Ramenant les trois garçons à la réalité, Zohan leur fit signe de les suivre, et ceux-ci posèrent leur premiers pas sur les planches de bois. Ils s’agrippèrent aux cordes tendues le long de la passerelle alors que celle-ci se mit à tanguer. Un rire leur parvint.

- Notre grand guerrier aurait-il le vertige ? Lança-t-elle à la cantonade avec une œillade pour Zark.

Celui-ci, le visage fermé, pâlit de plus en plus. La demoiselle s’approcha d’eux d’un pas léger et posa une main sur son front moite. Ses doigts s’illuminèrent brièvement d’une lumière dorée, qui révèla en s’estompant un Zark qui reprenait des couleurs.

- Ca devrait aller maintenant, sourit-elle

- Merci, souffla le guerrier. A quelle hauteur sommes-nous ?

- Trente mètres. Gwyldann, Isaac, ça ira pour vous ?

- Dans le doute, murmura le brun à lunette en lui faisant signe d’approcher.

Le jeune femme réitèra son geste, mais en frôlant son front du bout du doigt seulement. Elle fit de même avec le blond, qui sentit une vague de chaleur l’envahir. Il papillonna des yeux, et se rendit compte que Lysiana était déjà retournée auprès de Caleb, avec qui elle discutait joyeusement, une main posée sur son bras. Zark et Gwyldann les avaient rejoint, et il décida d’en faire autant. Sur leur passage, les enfants sortirent des maisons pour les observer d’un air curieux, les plus vieux adressaient des sourires et signes de mains à Lysiana et Zohan. Un ancien vint même leur prendre les mains, les larmes aux yeux.

- Tellement longtemps que vous n’étiez pas venus, entendit le blond en se rapprochant.

- Cinq ans, répondit doucement Zohan alors que Lysiana serrait l’homme dans ses bras.

- Tu nous manquais Aberfort, continua-t-elle.

Le vieil homme leur ébouriffa les cheveux avant de se tourner vers les trois autres.

- Aber, voici Gwyldann et Zark, nos compagnons, et le Prince Isaac. Je vous présente Aberfort, un ancien qui siège au conseil du village. Il s’occupait de nous avec notre gouvernante.

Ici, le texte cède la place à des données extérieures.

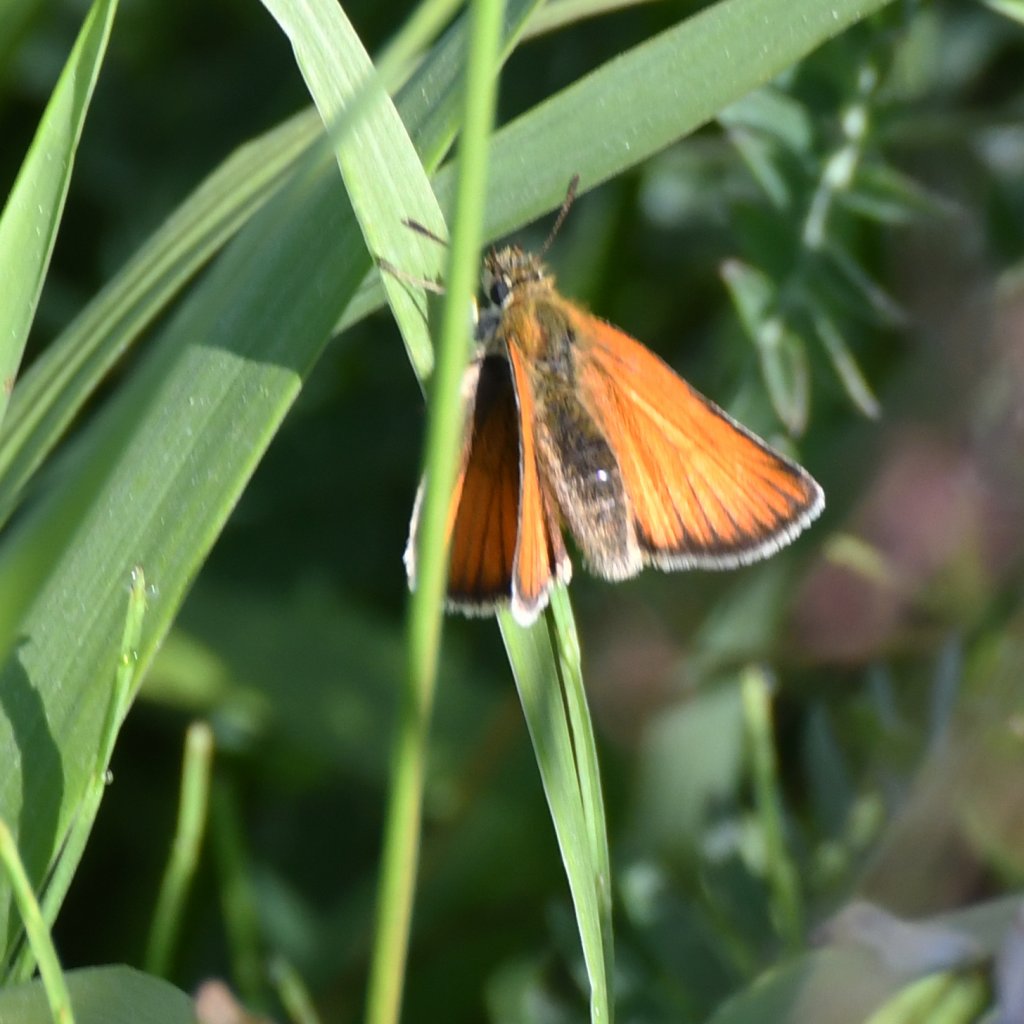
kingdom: Animalia
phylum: Arthropoda
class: Insecta
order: Lepidoptera
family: Hesperiidae
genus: Thymelicus
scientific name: Thymelicus lineola
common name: European Skipper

- Si moi je suis un ancien, répliqua le plus vieux avec un rire dans la voix. Vous, vous n’êtes encore que des bébés.

Il leur serra la main avec un sourire chaleureux et s’inclina devant le Prince.

- Nous nous demandions tous quand vous viendriez nous voir, Votre Altesse.

-Pardonnez-moi d'avoir tant tardé, lui répondit Isaac en inclinant la tête vers le vieil homme.

-Lithbeth vous attend, rappella Caleb, quelques pas en avant. Ne la faîtes pas languir plus longtemps.

En quelques enjambées, mais toujours en saluant tout le monde, le groupe le rejoingnit. De plate-forment en passerelles, de passerelles en plate-formes , ils atteignirent celle où se trouvait la demeure de la gouverneure

D'un mouvement de tête de Caleb, les deux gardes en faction ouvrirent la grande porte menant au manoir à l'interieur.